■ Work instruction
Please write out each entry below exactly as it appears.

[Extracted page text data]
□ □ □

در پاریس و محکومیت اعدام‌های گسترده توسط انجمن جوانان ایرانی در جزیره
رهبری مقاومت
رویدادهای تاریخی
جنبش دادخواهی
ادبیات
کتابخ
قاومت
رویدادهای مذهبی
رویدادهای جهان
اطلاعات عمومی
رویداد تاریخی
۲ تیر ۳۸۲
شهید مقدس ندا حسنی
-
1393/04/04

□ □ □

■ Completed exercise
در پاریس و محکومیت اعدام‌های گسترده توسط انجمن جوانان ایرانی در جزیره
رهبری مقاومت
رویدادهای تاریخی
جنبش دادخواهی
ادبیات
کتابخ
قاومت
رویدادهای مذهبی
رویدادهای جهان
اطلاعات عمومی
رویداد تاریخی
۲ تیر ۳۸۲
شهید مقدس ندا حسنی
-
1393/04/04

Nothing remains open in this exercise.